CHASE: Tyson fired the managers involved for violating company policy. Two of them, Truley
Ponder and Spencer Mabe, pled guilty earlier this year to hiring illegal aliens. They claimed
qualified local people wouldn't work for what Tyson was paying, which was $6.89 an hour
according to court testimony.

In his guilty plea, Mabe claimed "…Tyson refused to raise wages to attract new and retain
old employees…" so he "… continue[d] to use aliens … knowing that many of these aliens
were probably illegally in the United States."

He testified against Tyson when the U.S. government charged the company with conspiracy
to violate immigration laws.

The indictment stated Tyson cultivated "a corporate culture in which the hiring of illegal alien
workers was condoned…to cut its costs."

A jury acquitted the company and three executives. The foreperson said the government
lacked evidence.

KIMBRO: We spend countless amounts of money, time, and energy communicating to
people that we want to only hire people who are authorized to work. It's in our best interest
as an organization to do that. We would not gain anything by knowingly hiring someone
that was not authorized to work in the United States.

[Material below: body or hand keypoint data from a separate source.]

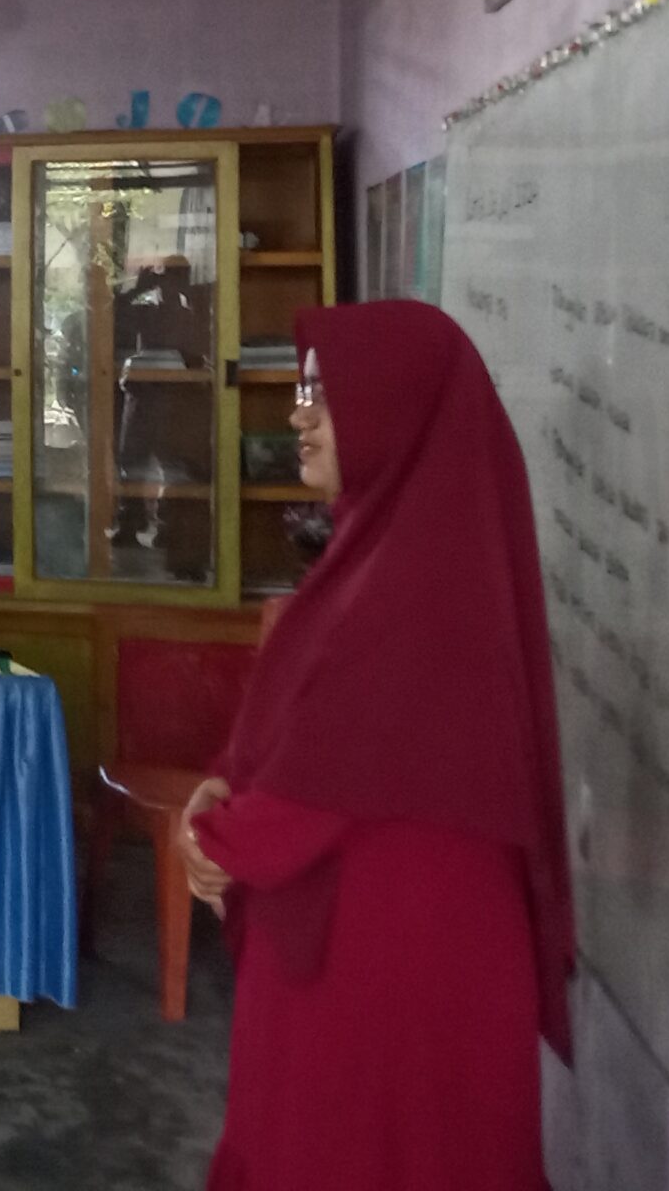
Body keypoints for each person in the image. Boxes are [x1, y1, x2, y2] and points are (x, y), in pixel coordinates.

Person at [178, 302, 572, 1191]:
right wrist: (219, 789)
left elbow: (324, 784)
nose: (298, 414)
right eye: (303, 389)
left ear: (395, 407)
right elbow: (300, 733)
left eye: (326, 392)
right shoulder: (381, 551)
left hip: (397, 963)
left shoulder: (420, 588)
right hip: (364, 941)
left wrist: (212, 836)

CHASE: So that no one here at the headquarters had any idea that this was going on in
Shelbyville.

KIMBRO: No. Absolutely not.

CHASE: On a recent Friday back in Jefferson, Mike Fleming and other striking parents
watched their sons play in the homecoming game. The Jefferson Eagles trounced the
Watertown Whippets. Homecoming king Mike Frier says he and his mom have learned to
live with the strike.

MIKE: My mom, like, cleans houses now so, like, that's what she does every day of the
week, so we're doing alright now.

CHASE: Mike and three of his teammates are strikers' children. They have their goals set on
a college education.

But they're beginning to understand that what their parents may once have assured them
was a middle class rite of passage can no longer be taken for granted.

JOHNNY: They're not going to have enough money and they're not going to be spending
money on me, like, if they were to help me out with tuition or whatever, they couldn't do
that. I would have to work for it myself.

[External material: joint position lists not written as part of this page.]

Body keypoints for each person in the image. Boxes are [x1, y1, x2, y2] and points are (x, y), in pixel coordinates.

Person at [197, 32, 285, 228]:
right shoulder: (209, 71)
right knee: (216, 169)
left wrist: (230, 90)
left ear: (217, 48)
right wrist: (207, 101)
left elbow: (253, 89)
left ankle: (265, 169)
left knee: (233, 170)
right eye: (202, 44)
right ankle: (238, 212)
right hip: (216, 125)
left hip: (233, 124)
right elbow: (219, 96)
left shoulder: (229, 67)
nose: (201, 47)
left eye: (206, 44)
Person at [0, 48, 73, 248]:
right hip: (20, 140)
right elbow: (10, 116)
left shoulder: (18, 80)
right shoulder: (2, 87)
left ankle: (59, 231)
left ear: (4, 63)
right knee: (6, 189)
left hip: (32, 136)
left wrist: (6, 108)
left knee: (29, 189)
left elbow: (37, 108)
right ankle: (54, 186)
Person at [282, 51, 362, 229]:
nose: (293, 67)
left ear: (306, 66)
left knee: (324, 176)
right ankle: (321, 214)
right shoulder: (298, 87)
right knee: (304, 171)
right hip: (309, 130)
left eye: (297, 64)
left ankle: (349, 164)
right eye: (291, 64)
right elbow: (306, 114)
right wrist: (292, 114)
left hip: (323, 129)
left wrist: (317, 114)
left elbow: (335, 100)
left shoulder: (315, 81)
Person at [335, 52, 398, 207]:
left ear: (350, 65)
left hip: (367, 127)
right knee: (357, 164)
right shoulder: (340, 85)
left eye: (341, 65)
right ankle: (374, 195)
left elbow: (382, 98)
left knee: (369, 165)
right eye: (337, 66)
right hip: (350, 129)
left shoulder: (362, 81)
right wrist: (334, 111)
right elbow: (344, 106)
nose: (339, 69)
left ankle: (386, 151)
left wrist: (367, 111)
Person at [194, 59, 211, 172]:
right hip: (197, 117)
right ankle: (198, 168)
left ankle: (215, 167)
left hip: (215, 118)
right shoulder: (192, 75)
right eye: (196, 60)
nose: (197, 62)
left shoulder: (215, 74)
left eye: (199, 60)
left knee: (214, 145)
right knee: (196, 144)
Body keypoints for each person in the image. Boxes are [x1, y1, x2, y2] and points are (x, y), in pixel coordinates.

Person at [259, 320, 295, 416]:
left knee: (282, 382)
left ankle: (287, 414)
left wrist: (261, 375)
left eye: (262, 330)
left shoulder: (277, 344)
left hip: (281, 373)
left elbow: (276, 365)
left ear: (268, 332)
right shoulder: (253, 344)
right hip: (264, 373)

CHASE: What are you going to do?

JOHNNY: I don't know. Just hope for scholarships is all I can think about now.

CHASE: Nancy Thrasher's long desire to help her grandchildren get a college education
seems out of reach now. She spent five years of her life slicing and packing pepperoni at
the Tyson plant.

THRASHER: Tyson family, what you deserve. This is what Tyson family's got now. We have
no jobs. We have no insurance for our kids. We can't send our kids to college. We can't buy
no new houses. But we supposed to be Tyson family. What's wrong with this picture here?